▶ _The input_:
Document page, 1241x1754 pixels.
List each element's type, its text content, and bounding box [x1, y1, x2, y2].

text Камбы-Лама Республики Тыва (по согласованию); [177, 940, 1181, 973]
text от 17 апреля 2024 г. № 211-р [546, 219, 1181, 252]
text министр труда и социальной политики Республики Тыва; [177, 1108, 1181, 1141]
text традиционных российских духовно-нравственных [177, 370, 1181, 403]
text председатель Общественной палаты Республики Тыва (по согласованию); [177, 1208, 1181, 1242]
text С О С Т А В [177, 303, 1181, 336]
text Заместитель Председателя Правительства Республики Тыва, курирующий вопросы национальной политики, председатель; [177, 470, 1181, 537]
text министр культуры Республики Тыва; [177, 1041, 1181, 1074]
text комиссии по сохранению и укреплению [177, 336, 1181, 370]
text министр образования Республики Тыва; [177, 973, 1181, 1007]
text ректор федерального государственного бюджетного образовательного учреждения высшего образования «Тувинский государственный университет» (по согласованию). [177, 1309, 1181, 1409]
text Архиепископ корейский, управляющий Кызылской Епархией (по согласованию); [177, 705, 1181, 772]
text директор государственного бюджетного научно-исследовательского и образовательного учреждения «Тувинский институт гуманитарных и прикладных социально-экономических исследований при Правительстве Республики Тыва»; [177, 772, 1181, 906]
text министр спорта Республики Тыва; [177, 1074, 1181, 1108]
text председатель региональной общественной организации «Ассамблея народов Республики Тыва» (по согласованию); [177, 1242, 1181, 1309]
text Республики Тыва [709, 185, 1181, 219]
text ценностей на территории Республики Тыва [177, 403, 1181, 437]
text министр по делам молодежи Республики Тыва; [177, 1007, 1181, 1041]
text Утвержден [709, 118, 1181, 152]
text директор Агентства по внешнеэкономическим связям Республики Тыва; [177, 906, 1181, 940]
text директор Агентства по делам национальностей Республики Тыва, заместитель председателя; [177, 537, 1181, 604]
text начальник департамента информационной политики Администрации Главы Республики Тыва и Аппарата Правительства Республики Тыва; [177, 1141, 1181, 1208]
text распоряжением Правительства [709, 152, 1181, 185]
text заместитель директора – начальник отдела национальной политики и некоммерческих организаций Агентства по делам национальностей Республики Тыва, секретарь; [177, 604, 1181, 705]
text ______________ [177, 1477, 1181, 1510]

---

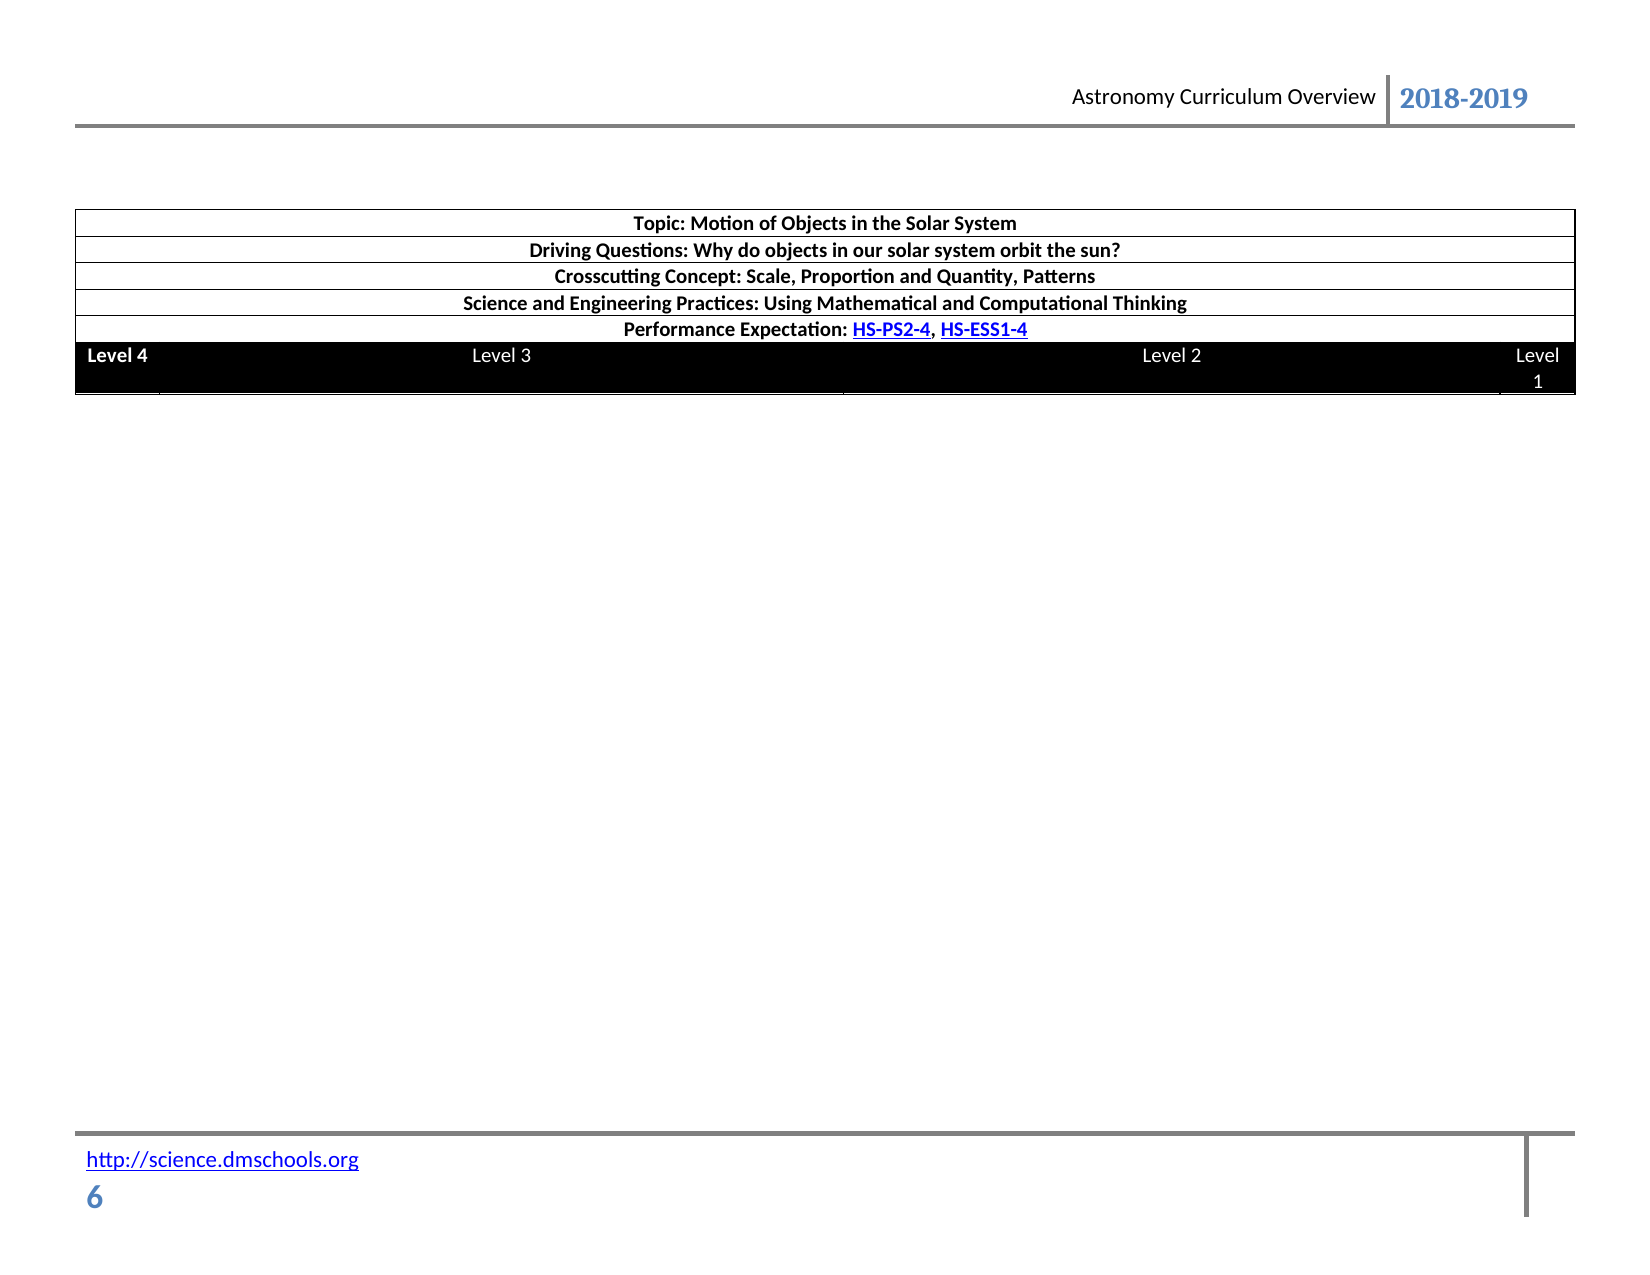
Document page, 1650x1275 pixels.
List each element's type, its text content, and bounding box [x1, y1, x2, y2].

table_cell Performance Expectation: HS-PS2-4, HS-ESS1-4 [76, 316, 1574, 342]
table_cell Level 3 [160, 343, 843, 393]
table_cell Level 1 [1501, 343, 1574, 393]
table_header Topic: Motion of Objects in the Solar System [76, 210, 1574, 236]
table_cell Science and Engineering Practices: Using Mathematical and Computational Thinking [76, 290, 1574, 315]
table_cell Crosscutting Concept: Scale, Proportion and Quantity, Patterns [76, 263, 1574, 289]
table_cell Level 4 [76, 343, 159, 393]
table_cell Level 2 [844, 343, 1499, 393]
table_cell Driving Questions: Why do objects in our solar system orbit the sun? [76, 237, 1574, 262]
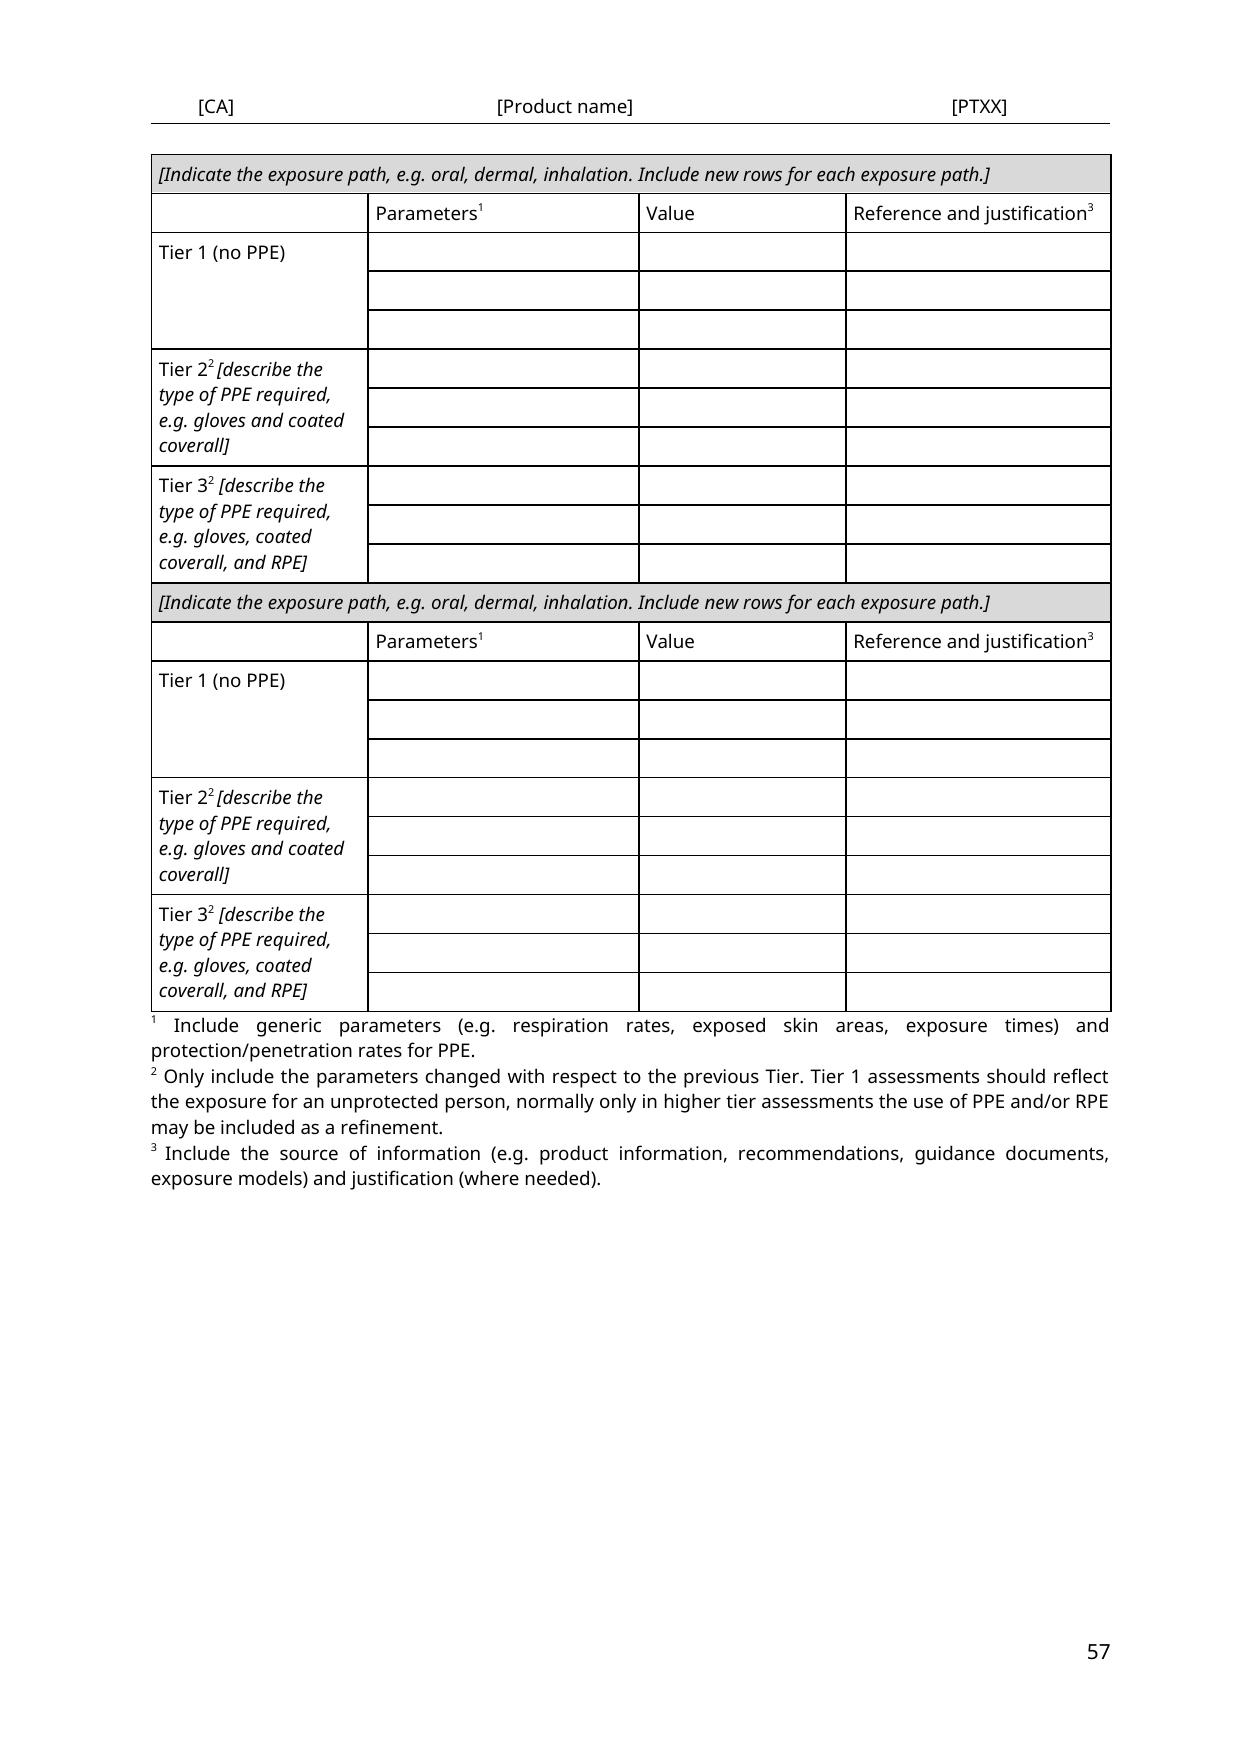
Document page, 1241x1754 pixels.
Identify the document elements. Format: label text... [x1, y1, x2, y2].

...

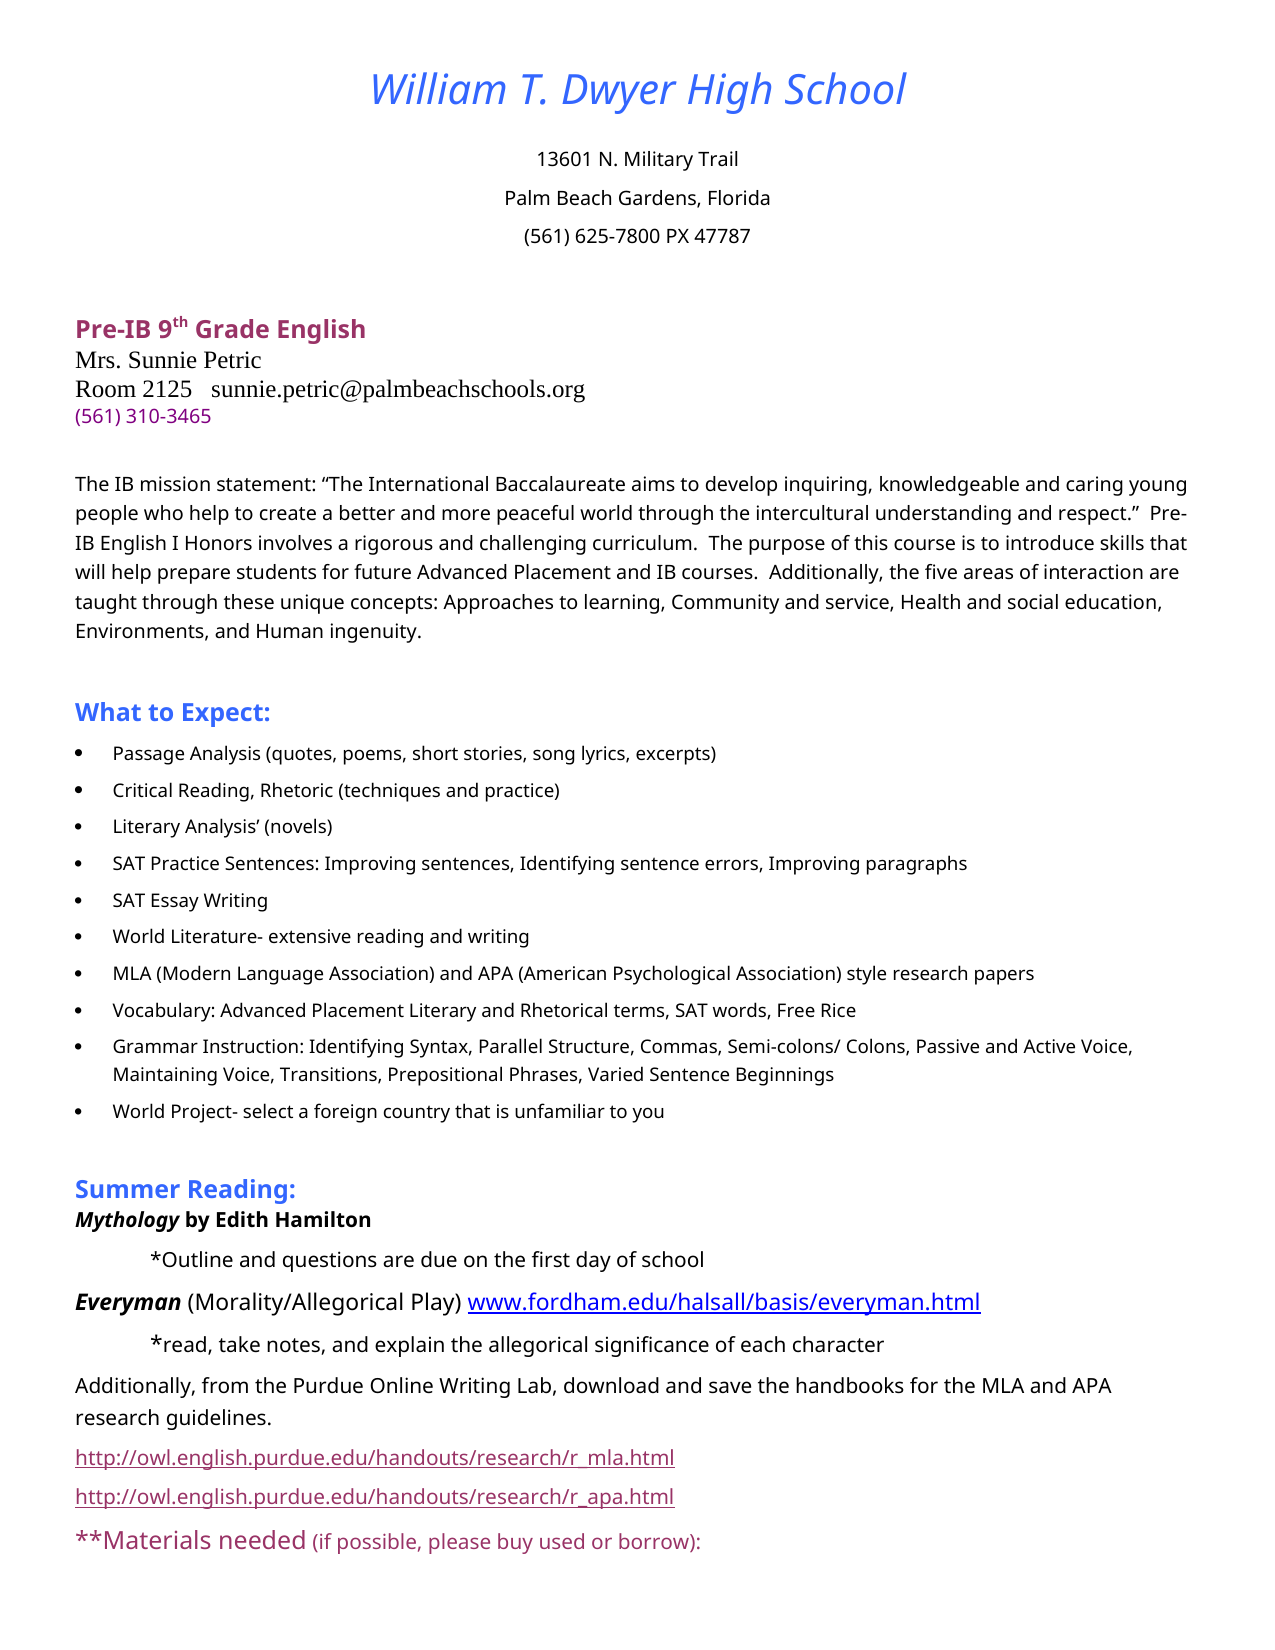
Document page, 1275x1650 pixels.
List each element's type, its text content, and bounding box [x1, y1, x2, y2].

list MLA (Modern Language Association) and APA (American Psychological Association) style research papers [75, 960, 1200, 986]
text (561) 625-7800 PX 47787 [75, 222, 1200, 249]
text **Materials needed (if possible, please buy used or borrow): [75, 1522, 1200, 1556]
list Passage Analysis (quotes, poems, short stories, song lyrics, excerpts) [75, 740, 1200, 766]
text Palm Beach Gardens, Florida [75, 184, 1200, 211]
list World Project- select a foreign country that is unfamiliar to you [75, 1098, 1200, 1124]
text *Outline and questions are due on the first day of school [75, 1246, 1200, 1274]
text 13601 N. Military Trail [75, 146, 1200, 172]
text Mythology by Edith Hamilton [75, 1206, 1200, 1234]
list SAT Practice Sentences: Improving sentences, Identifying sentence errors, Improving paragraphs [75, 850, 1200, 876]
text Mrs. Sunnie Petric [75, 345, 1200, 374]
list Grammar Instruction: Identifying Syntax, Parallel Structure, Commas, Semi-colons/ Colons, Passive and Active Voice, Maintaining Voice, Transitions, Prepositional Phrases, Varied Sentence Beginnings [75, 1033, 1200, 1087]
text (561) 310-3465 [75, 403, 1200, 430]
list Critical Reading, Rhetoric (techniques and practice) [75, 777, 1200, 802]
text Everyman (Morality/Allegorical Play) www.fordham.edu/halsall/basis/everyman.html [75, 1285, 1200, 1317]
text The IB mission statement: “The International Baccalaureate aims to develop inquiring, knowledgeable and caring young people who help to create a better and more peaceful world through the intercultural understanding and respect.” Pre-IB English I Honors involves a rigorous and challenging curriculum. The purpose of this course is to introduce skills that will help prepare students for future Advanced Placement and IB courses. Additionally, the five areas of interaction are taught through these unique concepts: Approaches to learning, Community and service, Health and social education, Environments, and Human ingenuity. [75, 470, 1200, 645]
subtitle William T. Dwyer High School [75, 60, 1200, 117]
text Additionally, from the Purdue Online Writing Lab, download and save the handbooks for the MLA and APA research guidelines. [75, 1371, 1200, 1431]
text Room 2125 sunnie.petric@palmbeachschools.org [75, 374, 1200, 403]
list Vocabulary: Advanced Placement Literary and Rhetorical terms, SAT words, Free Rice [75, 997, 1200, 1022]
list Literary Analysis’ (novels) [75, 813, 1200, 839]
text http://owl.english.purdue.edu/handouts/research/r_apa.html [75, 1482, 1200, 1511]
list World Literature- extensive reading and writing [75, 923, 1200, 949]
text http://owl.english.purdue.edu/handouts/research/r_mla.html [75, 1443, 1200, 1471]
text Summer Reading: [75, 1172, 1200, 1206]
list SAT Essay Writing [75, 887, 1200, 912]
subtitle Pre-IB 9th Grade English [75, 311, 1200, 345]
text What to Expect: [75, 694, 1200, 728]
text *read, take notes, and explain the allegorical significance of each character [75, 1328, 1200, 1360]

▶ _Your assignment_: Filter the entries down to the lines with the word "pixels" in them, and copy those lines.

▶ _Problem solution_:
Document page, 1241x1754 pixels.
Document page, 1650x1275 pixels.
Document page, 1241x1754 pixels.
Document page, 1275x1650 pixels.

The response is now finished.